### WHAT YOU ARE ASKED TO DO
Reproduce verbatim the stretch of material from its start through the line containing "right ankle: (141, 188, 18)", and omit the pictures from your output.

╭─ RECORDS SHOWN

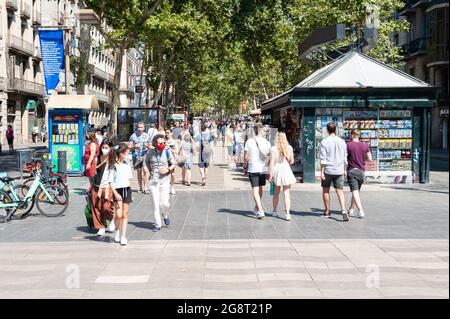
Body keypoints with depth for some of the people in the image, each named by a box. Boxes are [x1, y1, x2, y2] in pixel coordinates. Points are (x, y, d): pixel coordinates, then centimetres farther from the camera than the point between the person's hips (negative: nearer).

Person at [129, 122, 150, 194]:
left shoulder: (146, 136, 6)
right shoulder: (133, 136, 5)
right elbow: (130, 146, 6)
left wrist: (147, 146, -11)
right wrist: (134, 146, -15)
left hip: (145, 155, -1)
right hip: (136, 156, 1)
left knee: (145, 170, -16)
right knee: (139, 172, 8)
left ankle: (145, 188, -14)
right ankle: (141, 188, 18)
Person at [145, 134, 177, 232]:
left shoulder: (167, 151, -5)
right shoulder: (151, 152, 1)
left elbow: (174, 164, 2)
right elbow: (147, 160, 22)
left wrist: (168, 169, -17)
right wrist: (150, 170, 11)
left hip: (164, 180, -1)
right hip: (154, 181, 2)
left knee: (165, 203, -7)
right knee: (156, 204, 0)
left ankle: (165, 215, 27)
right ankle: (157, 225, 10)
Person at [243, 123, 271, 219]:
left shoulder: (249, 142, -5)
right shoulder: (266, 142, -1)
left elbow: (246, 157, -4)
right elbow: (269, 157, 0)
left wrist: (245, 167, 8)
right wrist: (268, 166, 11)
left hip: (253, 169, -3)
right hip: (263, 168, 3)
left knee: (255, 190, -3)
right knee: (260, 188, 19)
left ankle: (260, 210, -15)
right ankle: (256, 208, 34)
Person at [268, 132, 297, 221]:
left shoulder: (273, 149, -8)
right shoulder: (289, 148, -1)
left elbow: (272, 163, -11)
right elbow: (292, 161, 7)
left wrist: (270, 174, -8)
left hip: (277, 170, 0)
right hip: (286, 171, 0)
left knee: (276, 192, 17)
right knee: (287, 193, 2)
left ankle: (274, 211, 29)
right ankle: (287, 213, -8)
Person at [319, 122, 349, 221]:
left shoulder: (324, 142, -7)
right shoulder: (342, 142, 6)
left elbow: (323, 159, -10)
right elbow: (345, 158, 11)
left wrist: (321, 172, -8)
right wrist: (344, 170, 21)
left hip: (328, 170, -3)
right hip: (339, 171, 3)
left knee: (325, 190, 13)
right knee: (340, 191, 2)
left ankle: (327, 211, 20)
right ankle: (343, 210, -17)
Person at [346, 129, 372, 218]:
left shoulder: (348, 145, -7)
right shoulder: (365, 145, 1)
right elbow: (370, 159, 3)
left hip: (351, 170, -4)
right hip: (361, 171, 4)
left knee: (355, 191, -7)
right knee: (357, 191, 18)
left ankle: (360, 211, -21)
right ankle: (351, 209, 30)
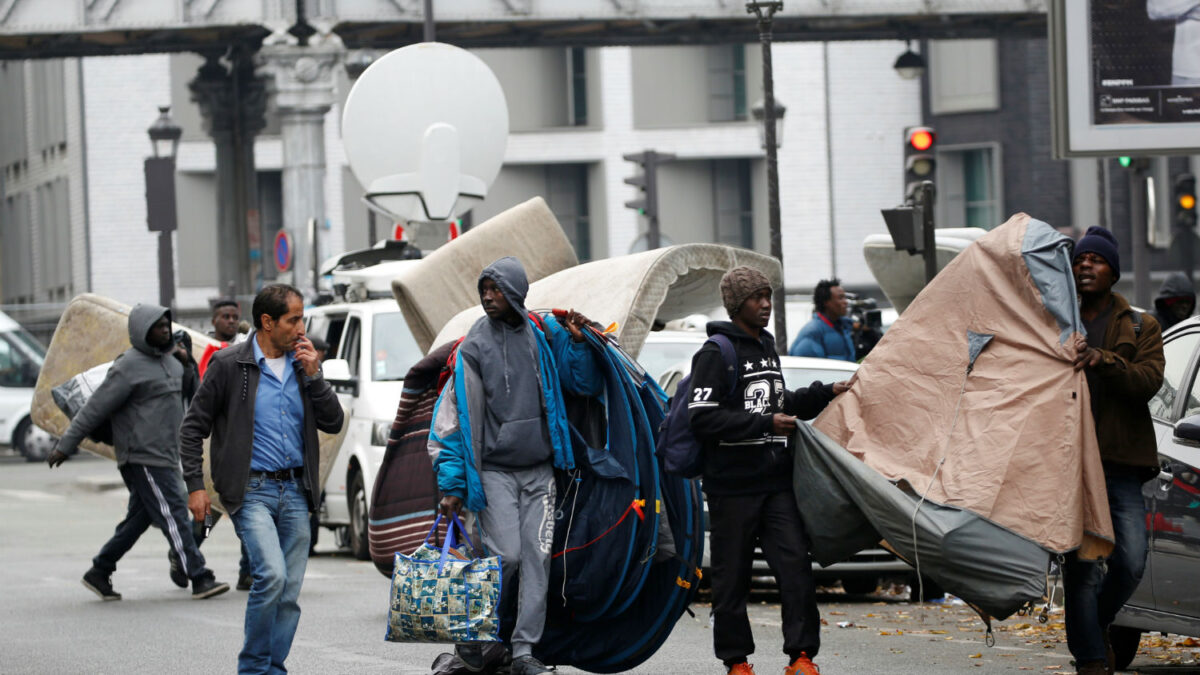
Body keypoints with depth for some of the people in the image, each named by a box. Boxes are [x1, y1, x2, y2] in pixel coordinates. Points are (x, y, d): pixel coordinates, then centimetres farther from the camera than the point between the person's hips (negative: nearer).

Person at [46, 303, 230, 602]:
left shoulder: (170, 360, 15)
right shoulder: (129, 367, -12)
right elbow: (95, 408, -11)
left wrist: (187, 362, 7)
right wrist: (66, 446, -9)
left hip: (165, 457, 9)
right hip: (143, 458, -9)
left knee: (139, 519, 12)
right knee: (173, 515, -10)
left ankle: (99, 573, 21)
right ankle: (199, 578, -11)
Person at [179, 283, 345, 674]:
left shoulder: (302, 363, 10)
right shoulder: (229, 364, -4)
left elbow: (333, 423, 8)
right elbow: (193, 427, 0)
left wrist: (313, 375, -4)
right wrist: (195, 486, -6)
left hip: (295, 491, 5)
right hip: (251, 491, -5)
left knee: (289, 592, 4)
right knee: (271, 574, -21)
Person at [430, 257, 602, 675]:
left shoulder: (544, 337, 6)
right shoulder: (474, 346, -2)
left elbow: (586, 385, 16)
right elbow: (454, 416, -3)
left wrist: (578, 343, -3)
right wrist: (452, 484, -8)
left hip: (539, 471, 3)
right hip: (494, 471, -3)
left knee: (537, 557, -2)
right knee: (506, 555, -13)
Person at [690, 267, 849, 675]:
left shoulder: (766, 347, 17)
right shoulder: (715, 354, -8)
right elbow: (702, 419, -17)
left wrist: (826, 394, 15)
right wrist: (766, 423, -18)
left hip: (776, 483, 6)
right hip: (732, 486, -6)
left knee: (795, 564, -6)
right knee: (732, 576, 2)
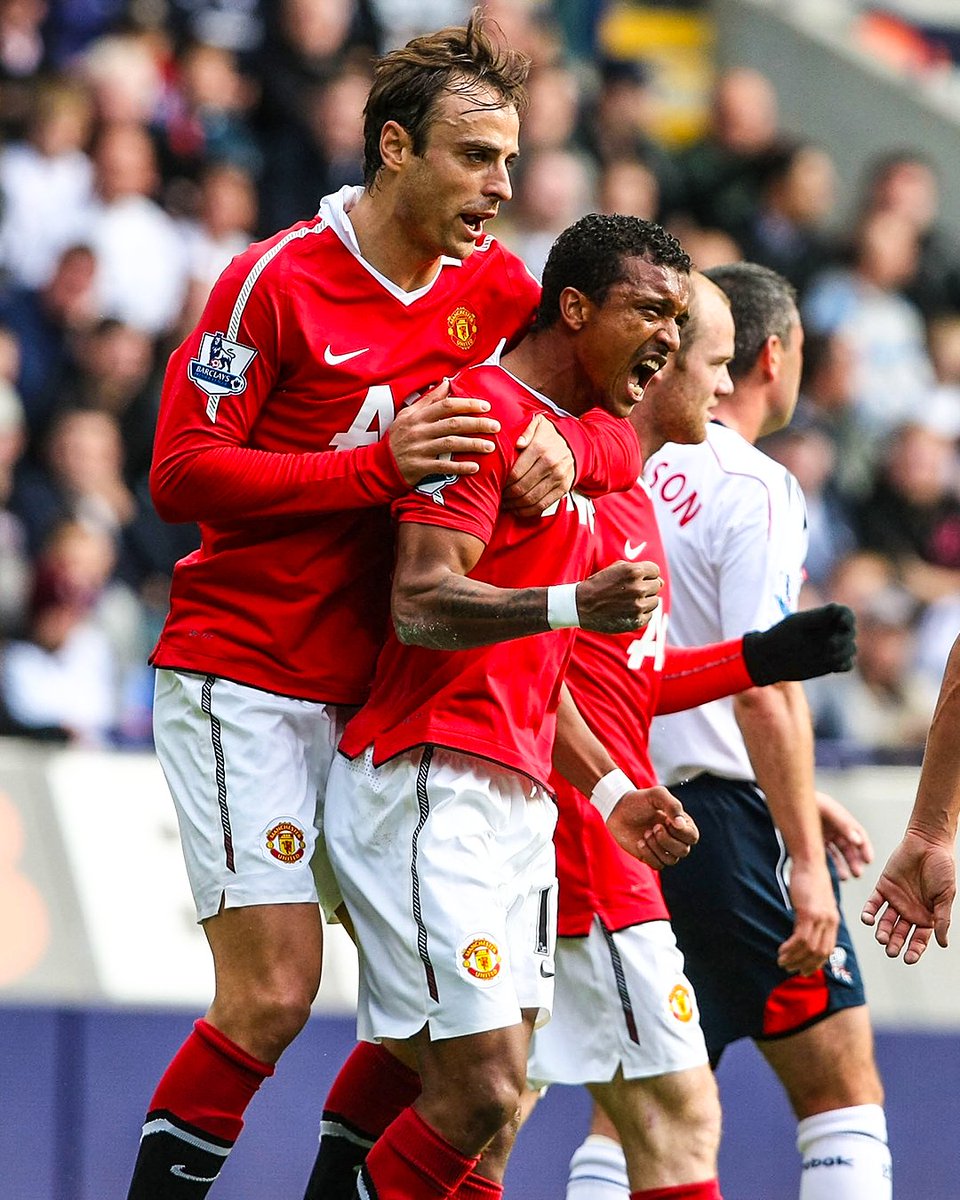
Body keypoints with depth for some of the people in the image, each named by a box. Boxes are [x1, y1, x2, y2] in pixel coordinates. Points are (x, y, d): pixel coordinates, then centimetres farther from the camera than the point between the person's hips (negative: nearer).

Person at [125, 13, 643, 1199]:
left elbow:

╰─

### RESULT OF THE TASK
Body keypoints with depth for some of the people in the image, each named by a box. Boxes are [x1, y1, x2, y2] in pixel coordinates. Points are (x, y, d): pixel coordinates, then centimetres farther from the camera than the point between the person's hips (negative: nearer).

Person at [129, 122, 150, 194]:
left shoulder: (146, 136, 6)
right shoulder: (133, 136, 5)
right elbow: (130, 146, 6)
left wrist: (147, 146, -11)
right wrist: (134, 146, -15)
left hip: (145, 155, -1)
right hip: (136, 156, 1)
left knee: (145, 170, -16)
right knee: (139, 172, 8)
left ankle: (145, 188, -14)
right ankle: (141, 188, 18)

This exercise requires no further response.